On Thursday, September 27, 2012 8:06:18 PM UTC+1, SteveW wrote:
from one side of the door and steps from the other. Instead they talked
to the council and ramped the entire width of the pavement from both
sides, with the result that during the winter you have a treacherous,
ice covered slope and no flat bit to get around it!


Council staff can't read BS8300:2001 (or slightly corrected, but imperfect 2009). You can download it online in a few places - a good idea for uk.d-i-y members as it gets things "right" first time re BR or any contractors they use.

If there was space to have ramp & steps together, separated by a handrail at least or ideally wall with handrails then they should. It is however making a right mess of the frontage, when a portable ramp for most situations is more suitable. It does require staff to put the ramp out, and the ramp should ideally latch onto suitable fastenings (not difficult) but it works fine.

Plenty of black cabs have almost horrible ramps (height, width, internal space), rather ineffective karibiner harness lashing which has no diagonal component. A case of a country of architects, flexible standards and imbecile jobsworths who can't read, think or do much else. Had to redesign one for a lawyers office as the proposed solution looked like switch backs up a mountain with high wall leading to a step just 7" high with 5.2m available on approach. The council miss-read Part M for non-dwellings on every single dimension and their proposed landings obstructed pedestrians at the switchbacks.

Ramps should really have inset raised profile rubber grips on one side near the hand rail. Only seen it done once, and that was in Germany - they block paved one area and the blocks were rubber with a very aggressive "boot cleaning" profile like the old railway station engineering blue's. Freezing rail will still ice up anything and a ramp is a softer impact zone than a bull-nose edged tile or step, although not much as an X-ray will confirm.

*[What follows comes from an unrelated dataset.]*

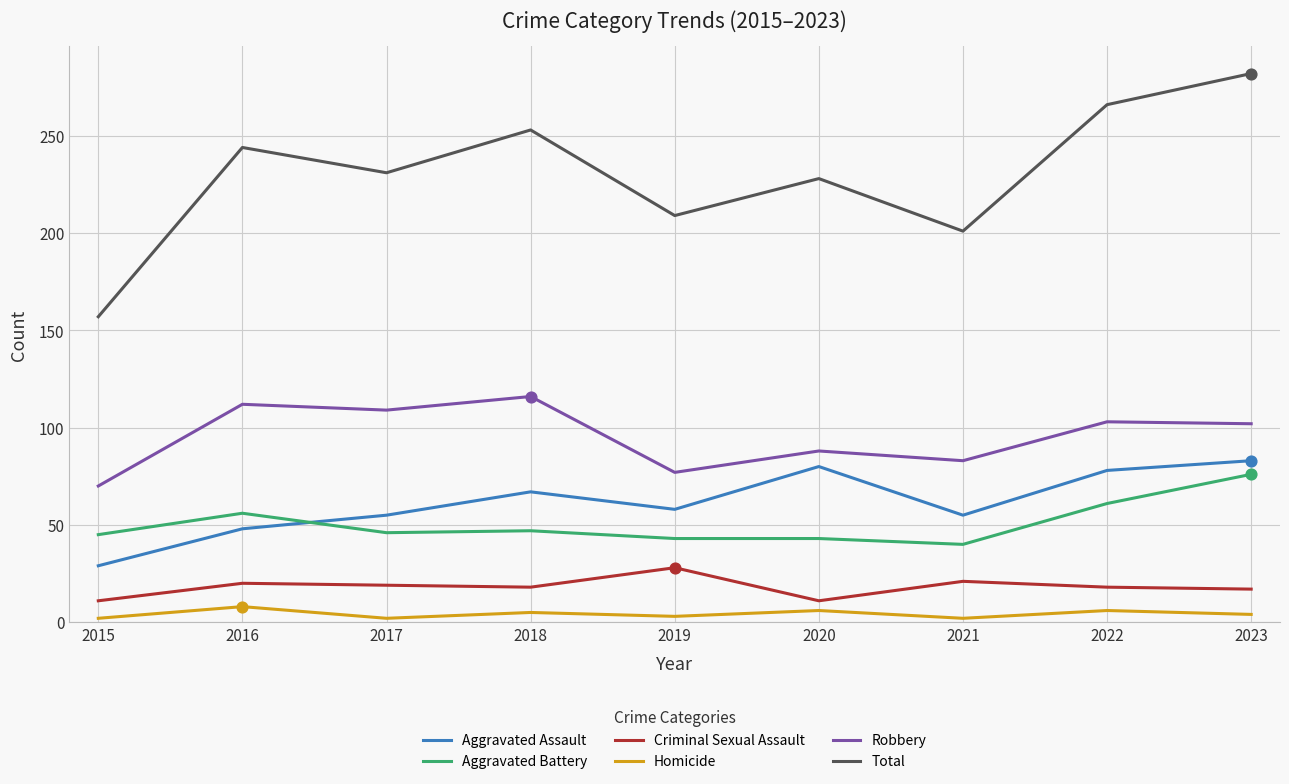

Between 2015 and 2019, which series saw the biggest shift?

Total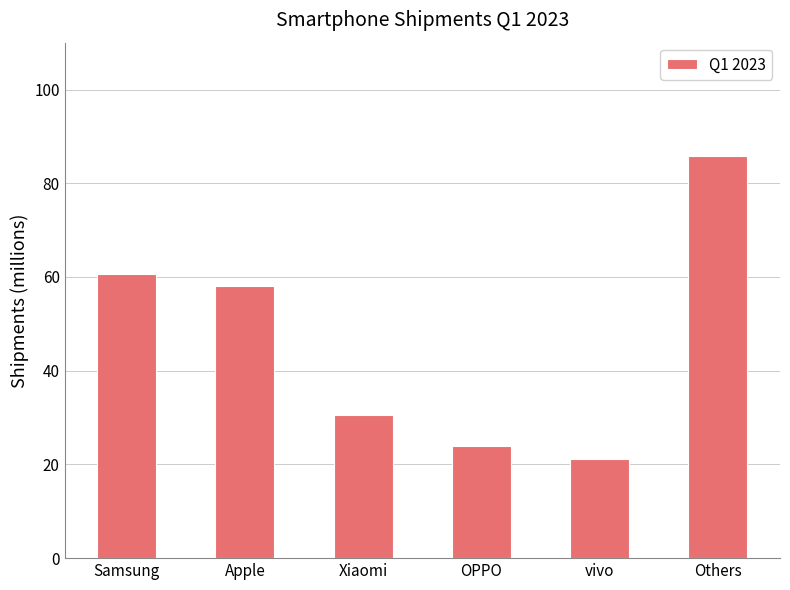

Rank the categories by value from lowest to highest.

vivo, OPPO, Xiaomi, Apple, Samsung, Others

Typical result is £4700 cost for a shop for (to-date) 85p spend by a wheelchair person. The original ramp was confiscated by the council as it "required Loler certification" which was absolute rubbish, the replacement ramp is... an ice rink in winter. Fortunately he kept the steps which had raised rubber step tread and a very good handrail. He moved to France, who have kept their architecture without destroying everything in sight (Brussels may of course change that yet).